Web Summit Rio: O Brasil Pode se Tornar o Hub de IA da América Latina?

O primeiro dia do Web Summit Rio 2026 deixou uma mensagem clara: a corrida pela liderança da inteligência artificial na América Latina está em andamento, e o Brasil quer ocupar a posição central dessa transformação.

Rayan

6/9/20262 min read

O primeiro dia do Web Summit Rio 2026 deixou uma mensagem clara: a corrida pela liderança da inteligência artificial na América Latina está em andamento, e o Brasil quer ocupar a posição central dessa transformação. Com a presença de grandes empresas globais, investidores internacionais, startups e especialistas em IA, o tema dominou boa parte das discussões no Riocentro.

IA deixou de ser tendência e virou estratégia nacional

Mais do que apresentar novas tecnologias, os debates iniciais giraram em torno de como transformar o Brasil em um ambiente competitivo para desenvolvimento, pesquisa e atração de investimentos em inteligência artificial.

O próprio Rio de Janeiro vem reforçando esse posicionamento. Nas semanas que antecederam o evento, autoridades locais destacaram iniciativas voltadas à criação de centros de pesquisa, capacitação profissional, incentivo a startups e aproximação entre governo e setor privado para acelerar o desenvolvimento de IA na região.

Investidores enxergam uma oportunidade única

O Brasil chega ao Web Summit com alguns diferenciais importantes:

  • Maior mercado consumidor da América Latina;

  • Ecossistema de startups em expansão;

  • Forte setor financeiro digital;

  • Grande volume de dados para treinamento de soluções de IA;

  • Crescente presença de empresas globais de tecnologia.

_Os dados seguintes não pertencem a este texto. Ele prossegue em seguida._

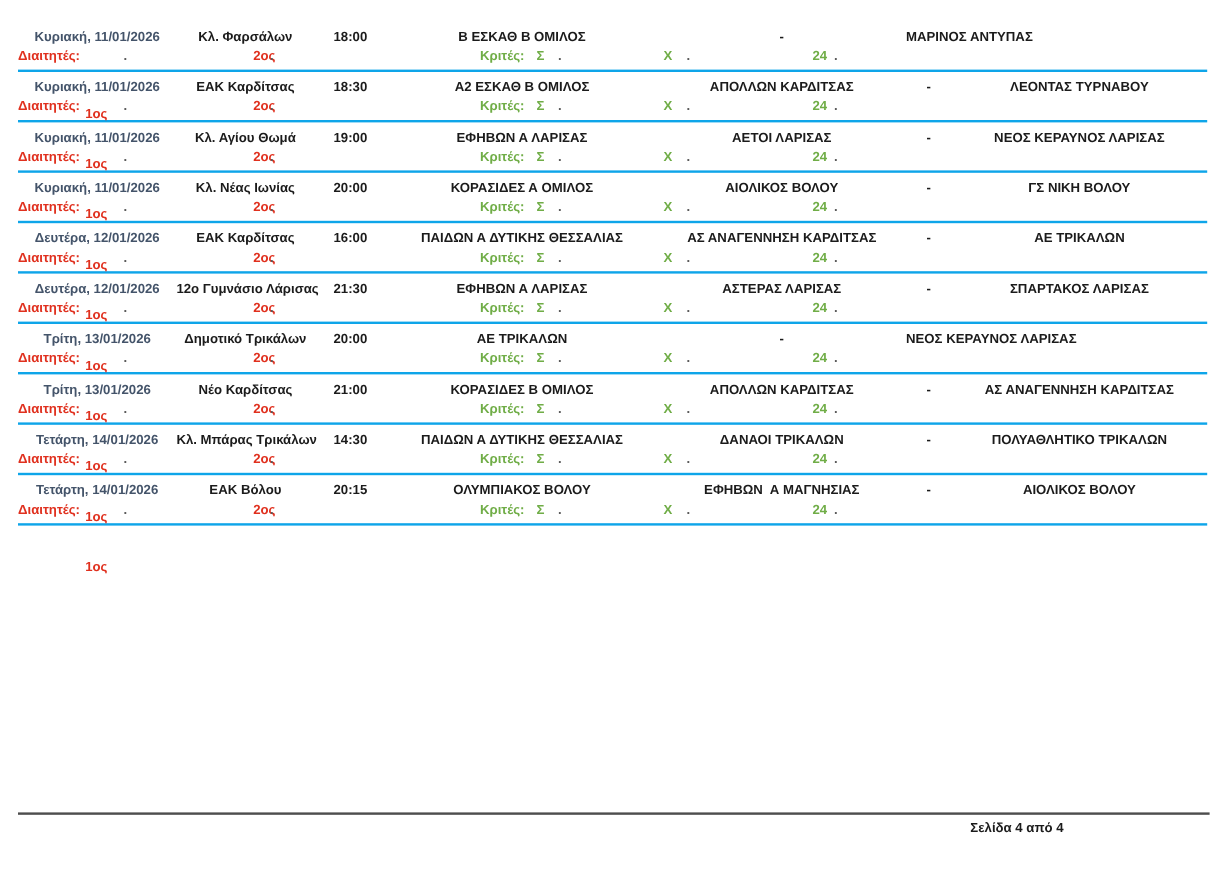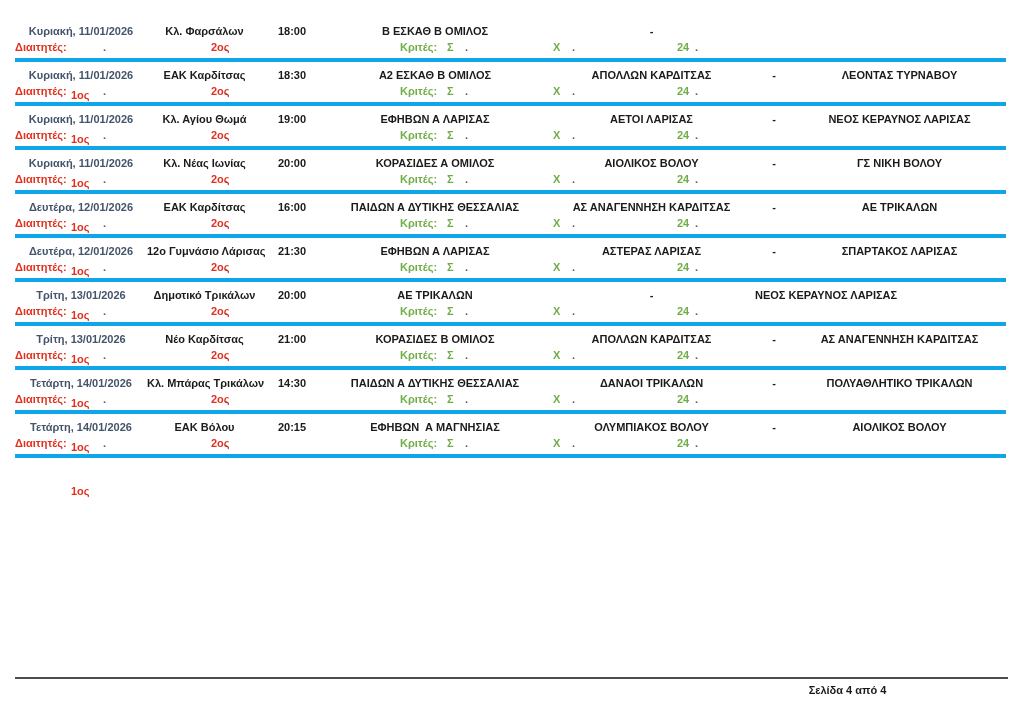"Κυριακή, 11/01/2026" .block { border-bottom: 4px solid #0ea5e9 -> 2px solid #0ea5e9 }
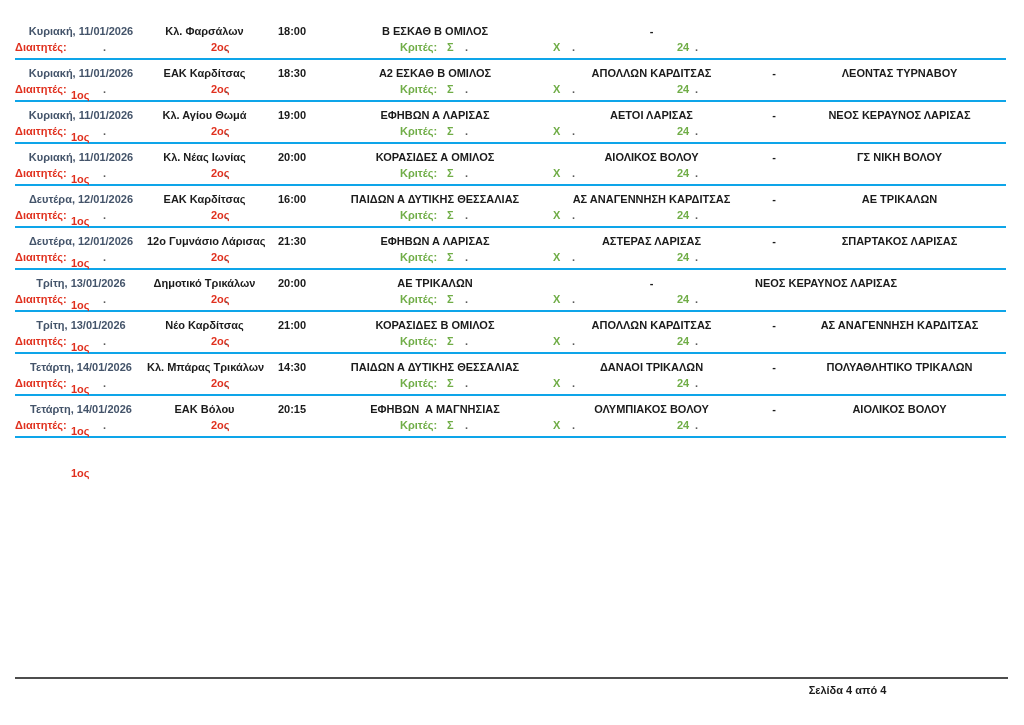"ΜΑΡΙΝΟΣ ΑΝΤΥΠΑΣ" div.cell { html: none -> <div>ΜΑΡΙΝΟΣ ΑΝΤΥΠΑΣ</div> }
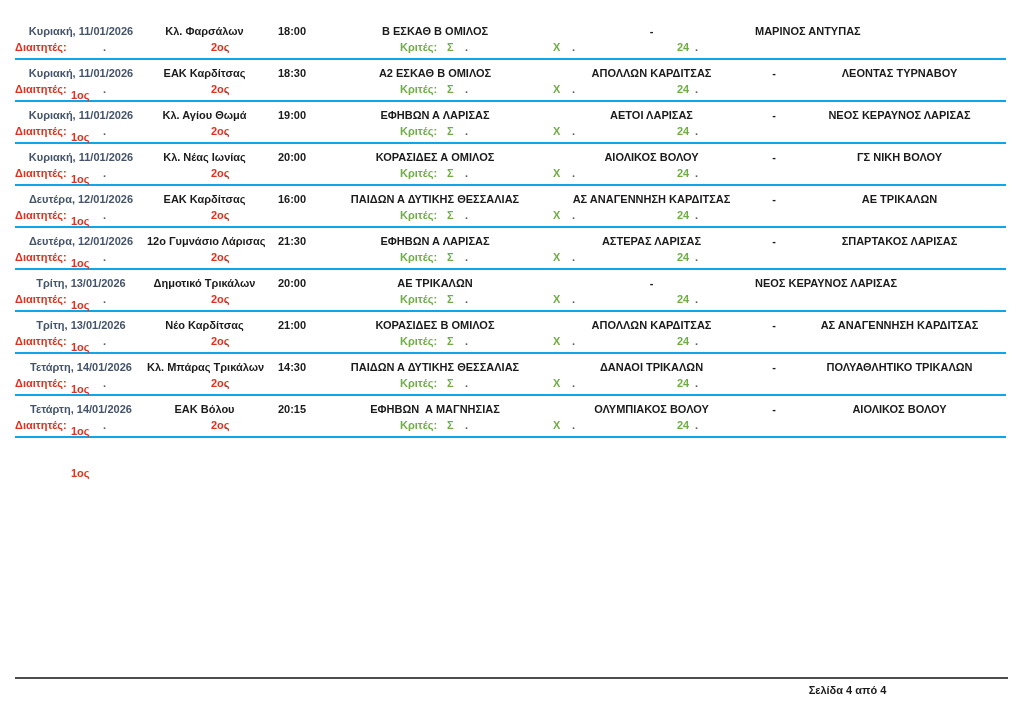"ΕΦΗΒΩΝ Α ΜΑΓΝΗΣΙΑΣ" div.cell { order: before "ΟΛΥΜΠΙΑΚΟΣ ΒΟΛΟΥ" -> after "ΟΛΥΜΠΙΑΚΟΣ ΒΟΛΟΥ" }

O evento reúne mais de 600 investidores e cerca de 1.500 startups, criando um ambiente favorável para rodadas de investimento e parcerias estratégicas.

OpenAI, Google, AWS e gigantes do setor reforçam o movimento

Outro sinal relevante é a presença de algumas das maiores empresas de inteligência artificial e infraestrutura do mundo. Entre os parceiros e expositores do evento estão OpenAI, Google Cloud, Amazon Web Services, IBM e Replit, empresas que hoje estão diretamente envolvidas na construção da nova geração de ferramentas de IA.

A participação dessas organizações amplia a percepção de que a América Latina deixou de ser apenas um mercado consumidor e começa a ser vista como uma região estratégica para inovação e desenvolvimento tecnológico.

O desafio agora é transformar potencial em execução

Apesar do otimismo, especialistas destacaram que o Brasil ainda enfrenta obstáculos importantes para assumir a liderança regional em IA:

  • Escassez de profissionais especializados;

  • Necessidade de ampliar infraestrutura computacional;

  • Maior incentivo à pesquisa aplicada;

  • Segurança jurídica para inovação;

  • Ampliação do acesso a capital de risco.

A discussão deixou claro que o país possui escala, mercado e talento, mas precisará acelerar investimentos e políticas de longo prazo para competir com polos emergentes da região.

O que ficou do primeiro dia

Se em edições anteriores os temas mais comentados eram startups, fintechs e transformação digital, em 2026 a inteligência artificial assumiu definitivamente o centro do palco.

O sentimento predominante entre investidores e empresas é que a próxima década da inovação latino-americana será construída sobre IA. A grande questão debatida no primeiro dia do Web Summit Rio não foi se o Brasil participará dessa transformação, mas se conseguirá liderá-la.

Para quem acompanha tecnologia e negócios, o evento começa indicando que o Brasil pretende deixar de ser apenas um mercado promissor para se tornar um dos principais polos de inteligência artificial da América Latina.